= Dog Nuisance Act 1844 =

Act of Parliament in New Zealand

The Dog Nuisance Act 1844 (or Dog Nuisance Ordinance) was created on 17 July 1844 to deal with the nuisance of dogs wandering freely around New Zealand towns. A newspaper report from Auckland in March 1844 stated:There are more of the canine species in this town than in any other four times the size, and we care not how soon a dog act is [e]nforced to rid us of these brutes. The streets swarm with them, the greater portion apparently without owners. Strolling through the streets of a dark night, should you escape with the loss of a mere mouthful out of each calf, you may consider yourself extremely fortunate. Under the act, all dogs wandering at large without their owner would be seized and kept for a night and day. The owner could claim their dog and pay a fine of five shillings for its return. If the dog had a collar with its owner's name on it, the fine was reduced to two shillings and sixpence. If a dog was not claimed in the specified time period, it would be hanged.
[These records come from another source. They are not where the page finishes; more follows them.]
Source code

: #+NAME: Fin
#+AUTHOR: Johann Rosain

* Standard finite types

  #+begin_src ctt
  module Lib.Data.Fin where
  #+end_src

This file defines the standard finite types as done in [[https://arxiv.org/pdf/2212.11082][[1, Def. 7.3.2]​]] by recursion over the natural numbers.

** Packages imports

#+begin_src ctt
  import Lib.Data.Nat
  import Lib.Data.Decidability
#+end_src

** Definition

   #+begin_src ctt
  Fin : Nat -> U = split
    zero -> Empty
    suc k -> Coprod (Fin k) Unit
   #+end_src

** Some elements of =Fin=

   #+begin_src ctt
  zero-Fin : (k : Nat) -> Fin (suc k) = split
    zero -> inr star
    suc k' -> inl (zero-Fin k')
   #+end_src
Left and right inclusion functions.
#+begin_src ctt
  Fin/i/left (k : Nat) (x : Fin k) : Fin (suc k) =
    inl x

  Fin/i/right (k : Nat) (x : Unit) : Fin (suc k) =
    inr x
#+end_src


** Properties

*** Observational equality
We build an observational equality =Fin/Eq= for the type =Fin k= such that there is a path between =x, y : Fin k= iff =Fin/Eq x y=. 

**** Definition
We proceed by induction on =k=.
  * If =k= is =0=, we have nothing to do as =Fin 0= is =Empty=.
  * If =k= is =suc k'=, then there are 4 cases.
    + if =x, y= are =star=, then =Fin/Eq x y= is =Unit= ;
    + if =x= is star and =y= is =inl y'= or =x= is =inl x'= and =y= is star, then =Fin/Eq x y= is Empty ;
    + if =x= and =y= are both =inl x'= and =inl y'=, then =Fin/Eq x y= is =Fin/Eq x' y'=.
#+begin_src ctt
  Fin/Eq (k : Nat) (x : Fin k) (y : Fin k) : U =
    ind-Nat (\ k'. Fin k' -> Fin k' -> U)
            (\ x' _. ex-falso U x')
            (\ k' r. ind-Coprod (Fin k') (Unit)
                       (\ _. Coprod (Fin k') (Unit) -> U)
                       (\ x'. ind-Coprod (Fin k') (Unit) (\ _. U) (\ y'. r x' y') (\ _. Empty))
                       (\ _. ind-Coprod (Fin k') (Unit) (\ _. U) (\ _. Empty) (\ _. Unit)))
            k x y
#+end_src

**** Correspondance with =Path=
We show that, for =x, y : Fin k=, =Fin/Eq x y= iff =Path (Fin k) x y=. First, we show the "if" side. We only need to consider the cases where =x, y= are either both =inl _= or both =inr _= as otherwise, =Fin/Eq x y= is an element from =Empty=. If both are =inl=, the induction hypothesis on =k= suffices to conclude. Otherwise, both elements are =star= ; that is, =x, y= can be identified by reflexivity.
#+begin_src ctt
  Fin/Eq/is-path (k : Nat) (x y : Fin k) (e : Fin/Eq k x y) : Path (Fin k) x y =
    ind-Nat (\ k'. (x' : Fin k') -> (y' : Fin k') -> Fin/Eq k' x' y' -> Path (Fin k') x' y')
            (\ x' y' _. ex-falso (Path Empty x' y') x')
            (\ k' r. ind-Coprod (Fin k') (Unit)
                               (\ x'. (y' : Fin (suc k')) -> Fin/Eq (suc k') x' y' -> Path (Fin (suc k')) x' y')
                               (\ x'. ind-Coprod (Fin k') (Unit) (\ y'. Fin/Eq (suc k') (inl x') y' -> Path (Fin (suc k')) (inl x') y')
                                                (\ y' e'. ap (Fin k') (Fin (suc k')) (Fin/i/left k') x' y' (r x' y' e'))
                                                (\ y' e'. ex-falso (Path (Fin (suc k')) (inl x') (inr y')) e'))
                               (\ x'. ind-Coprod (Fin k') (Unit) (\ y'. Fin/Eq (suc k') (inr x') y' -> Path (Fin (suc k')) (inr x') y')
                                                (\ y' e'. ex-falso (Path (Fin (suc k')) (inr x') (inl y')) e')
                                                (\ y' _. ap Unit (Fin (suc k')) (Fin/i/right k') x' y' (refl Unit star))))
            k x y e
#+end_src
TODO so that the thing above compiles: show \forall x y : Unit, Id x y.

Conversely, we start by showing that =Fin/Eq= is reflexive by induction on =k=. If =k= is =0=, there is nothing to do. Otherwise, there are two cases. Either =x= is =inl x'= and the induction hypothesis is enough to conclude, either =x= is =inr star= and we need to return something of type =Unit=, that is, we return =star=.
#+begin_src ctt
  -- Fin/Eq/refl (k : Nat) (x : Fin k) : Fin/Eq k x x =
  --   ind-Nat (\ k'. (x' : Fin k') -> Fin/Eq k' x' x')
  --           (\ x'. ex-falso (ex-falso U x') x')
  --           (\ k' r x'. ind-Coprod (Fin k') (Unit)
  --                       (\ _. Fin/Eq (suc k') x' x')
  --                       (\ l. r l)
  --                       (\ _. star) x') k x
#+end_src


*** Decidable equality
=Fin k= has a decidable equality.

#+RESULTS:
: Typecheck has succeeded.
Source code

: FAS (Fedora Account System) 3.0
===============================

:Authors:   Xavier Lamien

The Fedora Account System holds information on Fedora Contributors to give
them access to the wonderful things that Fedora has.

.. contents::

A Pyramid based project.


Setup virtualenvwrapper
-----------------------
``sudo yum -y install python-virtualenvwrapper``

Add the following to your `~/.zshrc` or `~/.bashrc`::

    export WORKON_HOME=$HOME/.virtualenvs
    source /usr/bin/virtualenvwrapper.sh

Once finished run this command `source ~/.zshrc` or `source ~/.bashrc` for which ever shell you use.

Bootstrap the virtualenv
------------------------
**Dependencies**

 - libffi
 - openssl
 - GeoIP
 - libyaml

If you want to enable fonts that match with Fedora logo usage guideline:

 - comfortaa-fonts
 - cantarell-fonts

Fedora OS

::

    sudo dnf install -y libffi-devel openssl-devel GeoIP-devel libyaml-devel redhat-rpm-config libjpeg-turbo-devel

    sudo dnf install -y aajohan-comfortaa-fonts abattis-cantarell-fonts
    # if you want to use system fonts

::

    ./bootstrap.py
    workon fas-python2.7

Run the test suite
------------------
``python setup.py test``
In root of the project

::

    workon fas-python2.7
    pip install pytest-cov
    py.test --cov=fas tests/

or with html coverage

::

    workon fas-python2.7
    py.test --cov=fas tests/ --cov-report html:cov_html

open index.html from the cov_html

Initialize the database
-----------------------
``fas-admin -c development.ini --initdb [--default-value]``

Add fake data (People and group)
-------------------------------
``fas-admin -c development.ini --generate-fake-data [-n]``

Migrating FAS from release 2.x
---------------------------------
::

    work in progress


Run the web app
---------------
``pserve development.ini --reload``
The new law was largely ineffectual. Residents in towns were disturbed day and night by groups of dogs barking and fighting, and dogs sometimes attacked people walking on city streets. Country areas were not included under the act, and farmers continued to suffer severe stock losses from attacks on sheep and calves by wandering dogs.

In 1849 a committee of the Legislative Council discussed the dog problem, noting that stock losses were a major issue and that the Dog Nuisance Act was not effective at reducing the problem. The committee recommended that the Dog Nuisance Act be repealed and replaced with a tax on every dog. The committee also considered Māori dog ownership. Although their dogs were sometimes a nuisance and occasionally attacked stock, it was recognised that Māori had traditionally kept a lot of dogs for pig-hunting and other purposes. The committee thought that Māori might not understand the intent of a dog tax, would find it oppressive, and might not be able to pay a tax anyway. The committee concluded that it was better to exempt Māori-owned dogs from taxation.

Accordingly, the Dog Nuisance Act was repealed on 11 June 1849 and replaced with 'An Ordinance to Abate the Dog Nuisance' which would be enforced in New Munster (the South Island and lower half of the North Island) and require all dog owners to register their dogs. Māori owners and their dogs living outside of towns would be exempt from the regulations. This was the first of 27 dog tax statutes enacted between 1849 and 1875 by the provincial governments of New Zealand. Provincial governments were abolished in 1876, and from 1880 local authorities were able to collect dog taxes.